This isn't red velvet, heart-shaped or pink or red but chocolate is a big component of Valentine's Day so I had to make these for Valentine week. This is the easy cheater's version because it just involves melting two kinds of chocolate with a can of sweetened condensed milk and adding vanilla. None of that boiling cream and pouring over chopped chocolate to make the traditional truffle filling. I also knew the sweetened condensed milk would make for a smooth truffle center. Sold.

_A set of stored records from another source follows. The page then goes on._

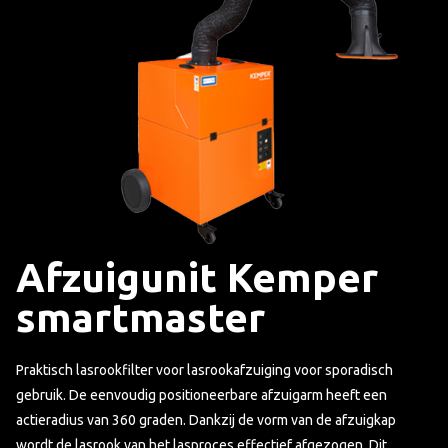
Afzuigunit Kemper
smartmaster
Praktisch lasrookfilter voor lasrookafzuiging voor sporadisch
gebruik. De eenvoudig positioneerbare afzuigarm heeft een
actieradius van 360 graden. Dankzij de vorm van de afzuigkap
wordt de lasrook van het lasproces effectief afgezogen. Dit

The other advantage to this recipe is you can make the truffle mixture, chill it overnight then finish it off the next day. Which is what I did because I didn't have a weeknight where I had time to do everything from start to finish in the same night. I got home late from work the night I made the filling but it took only a few minutes to melt the chocolates with the sweetened condensed milk, beat in the vanilla, cover and place in the fridge to chill. These were meant to be dark chocolate truffles but the bittersweet chocolate I was using was pretty high end and I knew that would be really dark so I added a little over 4 ounces of milk chocolate as part of the semisweet chocolate portion to lighten it up a little.

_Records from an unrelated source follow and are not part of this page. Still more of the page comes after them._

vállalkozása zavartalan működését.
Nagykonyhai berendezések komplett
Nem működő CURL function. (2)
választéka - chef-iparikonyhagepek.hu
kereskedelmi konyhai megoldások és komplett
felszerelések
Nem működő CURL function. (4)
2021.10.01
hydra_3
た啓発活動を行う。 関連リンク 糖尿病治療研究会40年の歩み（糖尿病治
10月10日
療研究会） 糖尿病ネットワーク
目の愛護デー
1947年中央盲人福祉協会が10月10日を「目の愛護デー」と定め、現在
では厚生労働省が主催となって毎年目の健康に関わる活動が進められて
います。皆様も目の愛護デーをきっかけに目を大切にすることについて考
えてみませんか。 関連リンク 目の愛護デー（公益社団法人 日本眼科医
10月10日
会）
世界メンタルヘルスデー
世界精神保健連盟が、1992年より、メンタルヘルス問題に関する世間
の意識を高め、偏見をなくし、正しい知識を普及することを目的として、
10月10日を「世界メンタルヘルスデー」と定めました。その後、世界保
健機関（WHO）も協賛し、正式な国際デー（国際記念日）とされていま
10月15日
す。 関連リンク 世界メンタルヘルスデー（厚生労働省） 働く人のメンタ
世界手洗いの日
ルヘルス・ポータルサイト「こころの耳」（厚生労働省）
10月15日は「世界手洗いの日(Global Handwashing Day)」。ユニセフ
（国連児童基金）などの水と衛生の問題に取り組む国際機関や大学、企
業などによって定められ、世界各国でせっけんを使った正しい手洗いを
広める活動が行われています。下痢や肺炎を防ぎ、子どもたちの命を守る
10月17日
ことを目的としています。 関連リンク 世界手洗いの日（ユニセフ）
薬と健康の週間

After chilling overnight, the mixture was solid rock so I did have to let it sit out a bit. I cheated and microwaved it for 10 seconds to soften it enough for me to scoop out the truffles. I would recommend chilling these initially only until the mixture is firm enough to scoop and hold its shape so you don't have to do the microwave thing. Then you can chill them further once they're scooped out.
I was originally going to enrobe them all in the milk chocolate and leave them as is but I wasn't happy with how the plain ones looked (not as smooth) so I enrobed them in a thin coating then rolled them in chopped toasted almonds while the coating was still soft so the nuts adhered easily. They turned out much better this way and I enjoyed the texture contrast with the almonds plus it cut the richness of the filling. The truffle center was more like fudge than a truly creamy ganache truffle center but it was still pretty good. For the easy version of truffles, I recommend going with this one.

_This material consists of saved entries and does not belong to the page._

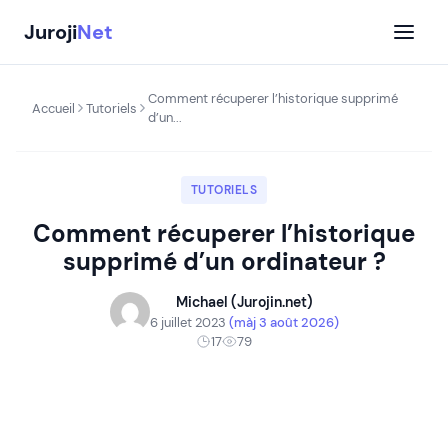
Aller
Juroji
Net
au
contenu
Comment récuperer l’historique supprimé
Accueil
Tutoriels
d’un...
TUTORIELS
Comment récuperer l’historique
supprimé d’un ordinateur ?
Michael (Jurojin.net)
6 juillet 2023
(màj 3 août 2026)
17
79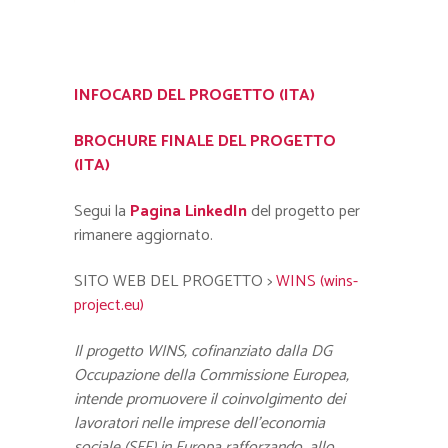
INFOCARD DEL PROGETTO (ITA)
BROCHURE FINALE DEL PROGETTO
(ITA)
Segui la
Pagina LinkedIn
del progetto per
rimanere aggiornato.
SITO WEB DEL PROGETTO >
WINS (wins-
project.eu)
Il progetto WINS, cofinanziato dalla DG
Occupazione della Commissione Europea,
intende promuovere il coinvolgimento dei
lavoratori nelle imprese dell’economia
sociale (SEE) in Europa rafforzando, allo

Homemade chocolate truffles
From The Pioneer Woman
8 ounces high quality semisweet chocolate (I used a mix of milk chocolate and semisweet)
8 ounces high quality bittersweet chocolate
1 14-ounce can sweetened condensed milk
1 tablespoon vanilla extract
8 ounces milk chocolate candy melts
Sea salt for garnish or chopped toasted almonds, optional
1. Heat chocolates and sweetened condensed milk in a double boiler over medium low heat until chocolate is melted and mixture is smooth. Stir in vanilla to combine.
2. Remove from heat, cover and refrigerate for 2 hours (I chilled mine overnight). Or, to make it easier, chill only for 15-20 minutes, just long enough for the mixture to become firm enough to hold its shape when scooped out. When they've been scooped, you can chill further if desired.
3. Once chilled and rolled into small balls, dip in melted milk chocolate coating, enrobing completely. Lay on wax paper and sprinkle with sea salt or roll in chopped toasted nuts while chocolate coating is still soft. Let cool until chocolate coating has set.